Vaktiyle, memleketin birinde, hastalık hastası evhamlı bir kadın, gece yarısı doktorunu eve çağırır.
Kadını muayene eden doktor, “Hanımefendi” der, “acilen uzaktaki akrabalarınızı arayın, sizi bir kere daha görsünler. Mahkemeye de şimdi telefon edin, bir heyet gelsin ve vasiyetnamenizi yazsınlar. Bir de haber gönderin, tabutunuzun ölçüsünü alsınlar.”
Endişelenen kadın, “vah vah” der. “Durum bu kadar acil demek, sabaha çıkamayacak mıyım?”
Doktor şöyle cevaplar: “Hayır. Sapasağlamsınız. Ama sabaha karşı boş yere rahatsız edilecek, yatağından kaldırılacak tek adam ben değilim ya…”
Bugünkü köşe yazımız, “tecrübeli abiler kanun yolu” hakkında olacak.
Hâkimler ve Savcılar Kurulunun son yıllardaki atama kararnameleri her zaman haber olmuştur.
Hangi hâkim hangi adliyeye atandı, bu atamalardan hangisi terfi, hangisi sürgün, hangi hâkim verdiği hangi karar yüzünden siyasî iktidarla ters düştü ki kızağa çekildi. Vesaire…
Son yıllarda basın ve sosyal medya HSK kararnamelerine ilk önce bu gözle bakar olmuştu. Bu dahi tek başına üzücü olmakla birlikte, konumuz bu değil.
HSK kararnamelerinde göze çarpmayan öyle bazı atamalar var ki biz bu yazımızda bu atamalardan dem vuracağız. HSK, bu atamalarla, ilgili hâkime mi yoksa o hâkimin dosyasına bakacağı vatandaşlara mı ceza veriyor, haydi birlikte karar verelim.
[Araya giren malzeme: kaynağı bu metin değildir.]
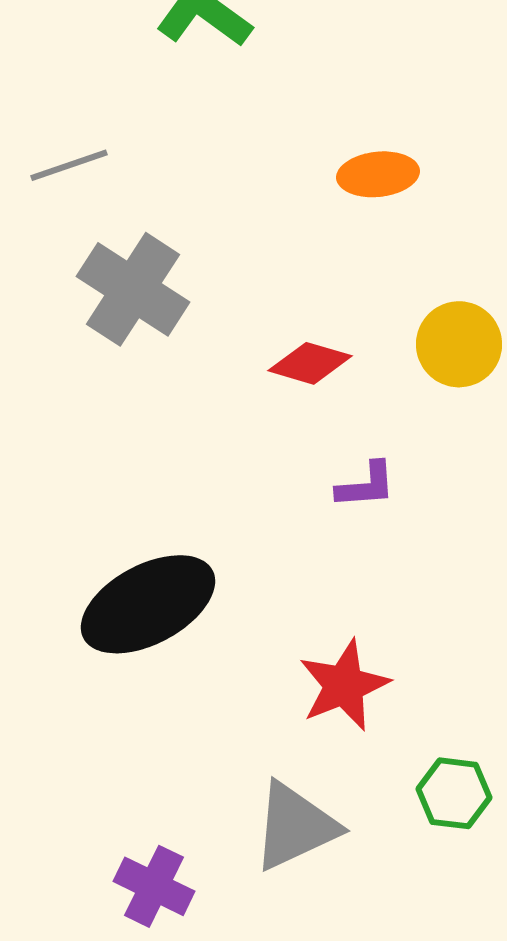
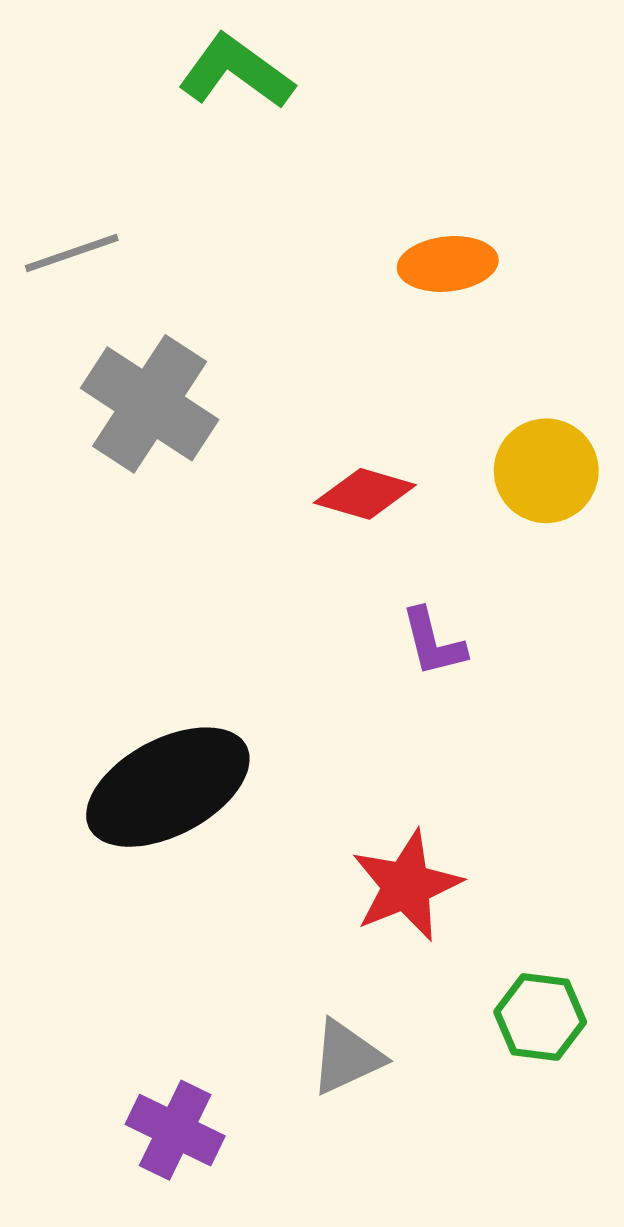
purple L-shape: (366, 485) -> (433, 642), turned 80
gray triangle: (295, 826) -> (347, 1057), size x0.7

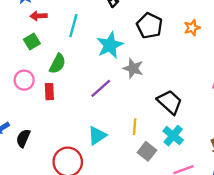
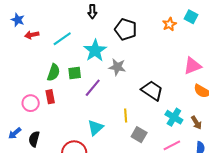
cyan line: (73, 26) -> (62, 39), turned 48
orange star: (192, 28) -> (169, 24), moved
green square: (32, 42) -> (75, 73), moved, turned 32
pink circle: (24, 80) -> (31, 103), moved
cyan cross: (173, 136) -> (174, 117), moved

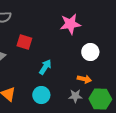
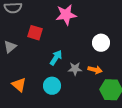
pink star: (70, 24) -> (66, 15), moved
gray star: (75, 96) -> (75, 69), moved

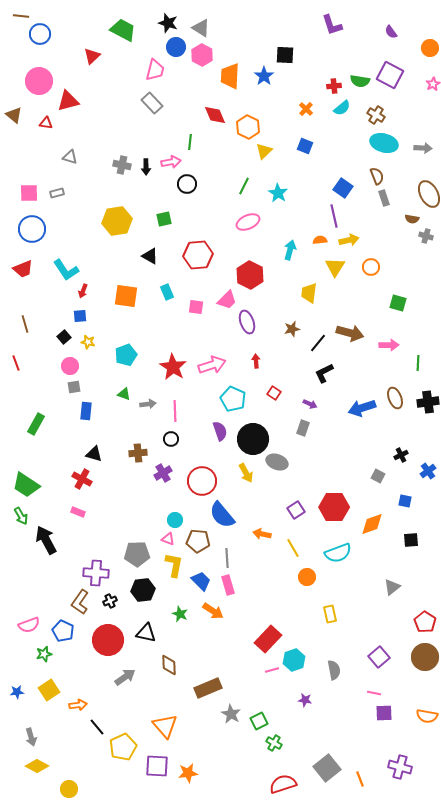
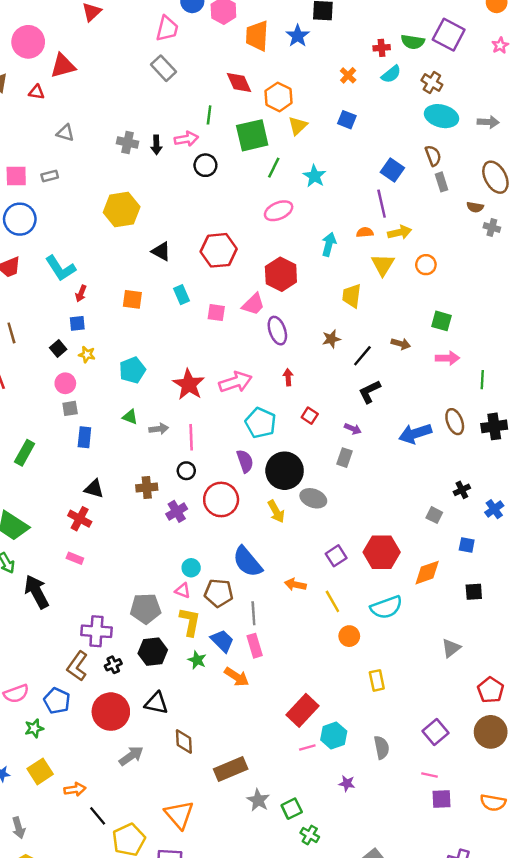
green square: (164, 219) -> (252, 135), moved, size x1.8
orange square: (126, 296) -> (132, 299), size x0.7
green square: (398, 303) -> (441, 321), moved
brown arrow: (350, 333) -> (401, 344), size x0.6
red circle: (202, 481) -> (221, 499), moved
green star: (180, 614) -> (197, 660), moved

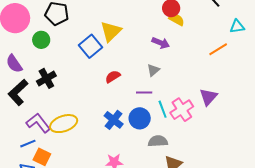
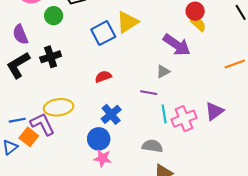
purple arrow: (161, 43) -> (177, 45), size x1.5
red semicircle: (113, 77) -> (103, 77), moved
blue circle: (140, 118) -> (99, 139), moved
purple L-shape: (38, 123) -> (42, 124), moved

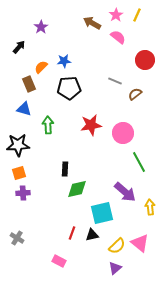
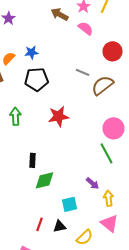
brown semicircle: (135, 94) -> (102, 85), size x1.6
pink circle: (123, 133) -> (114, 128), moved
purple arrow: (125, 192) -> (92, 183), size x0.6
yellow arrow: (150, 207) -> (108, 198), moved
cyan square: (102, 213) -> (70, 204), size x0.7
pink triangle: (140, 243) -> (110, 223), moved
Siyasetle ilişkisi olmadığı için basına yansımayan bu gibi atamalarda, HSK; disiplin, meslekî liyakat, şahsî anlaşmazlıklar, vatandaş ve avukat şikâyeti gibi sebeplerle, bazı hâkimlerin yerini değiştiriyor.
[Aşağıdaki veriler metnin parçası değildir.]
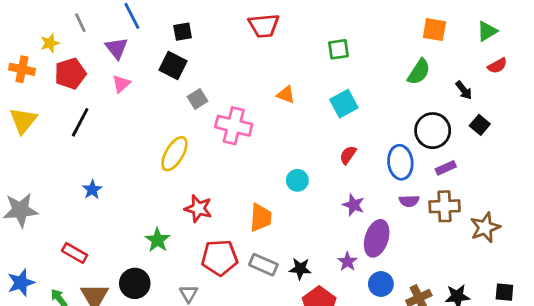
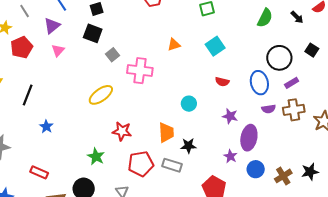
purple triangle: (117, 48) -> (52, 26), turned 36
black arrow: (464, 90) -> (297, 17), moved
orange triangle: (286, 95) -> (174, 45), turned -32
black line: (80, 122) -> (28, 95), moved
yellow ellipse: (174, 154) -> (101, 95), turned 30
red semicircle: (348, 155) -> (222, 82), turned -104
black star: (300, 269) -> (188, 146), moved

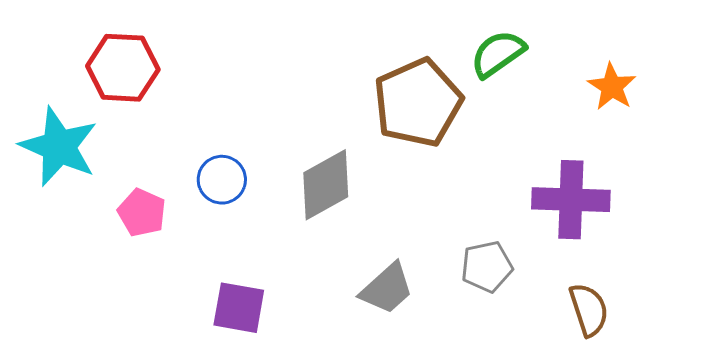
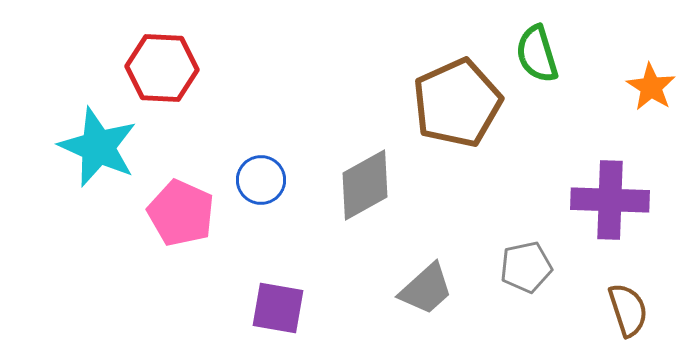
green semicircle: (498, 54) -> (537, 54), turned -72
pink pentagon: (142, 213) -> (181, 213), size x1.4

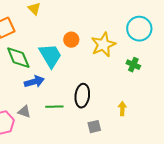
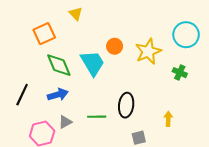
blue arrow: (34, 82) -> (58, 95), moved
gray triangle: (24, 112) -> (65, 122), turned -48

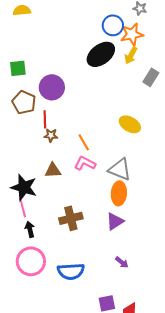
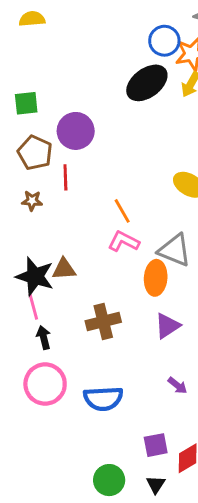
brown star: (51, 135) -> (32, 201), moved
brown triangle: (53, 170) -> (64, 269), moved
orange ellipse: (119, 193) -> (156, 278), moved

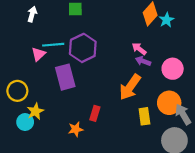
Yerini değiştirirken de o hâkimin kulağını çekmek babından, cezalı hâkimi eski görev yaptığı mahkemeye nazarla daha “basit” bir mahkemeye atıyor.
Meselâ, Ağır Ceza Mahkemesi üyesini İcra hâkimi, Ticaret Mahkemesi Başkanını Sulh Ceza Hâkimi yapıyor.
Problem ise şurada: Görev süresi boyunca ceza hâkimliği yapan bir hâkim hukuk hâkimi olunca ya da bir hukuk hâkimi birden ceza hâkimi oluverince, o hâkim sudan çıkmış balığa dönüyor.
Misal, yıllarca sanıklara hapis cezası veren bir hâkim; birden hukuk hâkimi olup tazminata hükmederken, Medenî Yargılama Usullerini bilmediğinden, hangi alacağa hangi faiz işletilir, faiz hangi tarihten işlemeye başlar, o alacak için zamanaşımı kaç yıldır, bilmiyor.
Tabiî, bu sudan çıkmış tecrübeli(!) hâkimler, acemiliklerini atana dek, olan vatandaşın hakkına ve parasına oluyor.
Yakın tarihte benzer bir olayı yaşayan avukat dostumuz aktarıyor: Aklı eski görev yeri olan Ağır Ceza Mahkemesinde kalan, eski görevine özlemle ceza mahkemesinin kırmızı cübbesini üstünden çıkarmayan bir İş Mahkemesi hâkimi, kanuna aykırı kararına itiraz gelince; “ben İş Mahkemesinde yeniyim, tecrübeli abilere sordum böyleymiş” diyor ve hatalı kararında diretiyor.
Bu dayanaksız ısrar ise vatandaşın hem parasına hem de bir-iki yılına mâl oluyor.
Buradan Adalet Bakanlığı ve HSK’ya seslenelim:
Problemli hâkim-savcılarınızın kulağını çekmek için böyle atamalar yapmayın. “Bu hâkimler hakkında ne yapacağımızı bilemiyoruz, boş yere rahatsız edilecek bir tek biz değiliz ya, biraz da vatandaşlar çeksin” de demeyin.
Sizler o hâkimleri, belki çok sonra, “sen de benim hatalarımdan birisin” diyerek, yalnızca idarî bir dosya olarak göreceksiniz ama vatandaş o hâkimlere “sen en güzel duyguların katilisin” diyerek ah ediyor.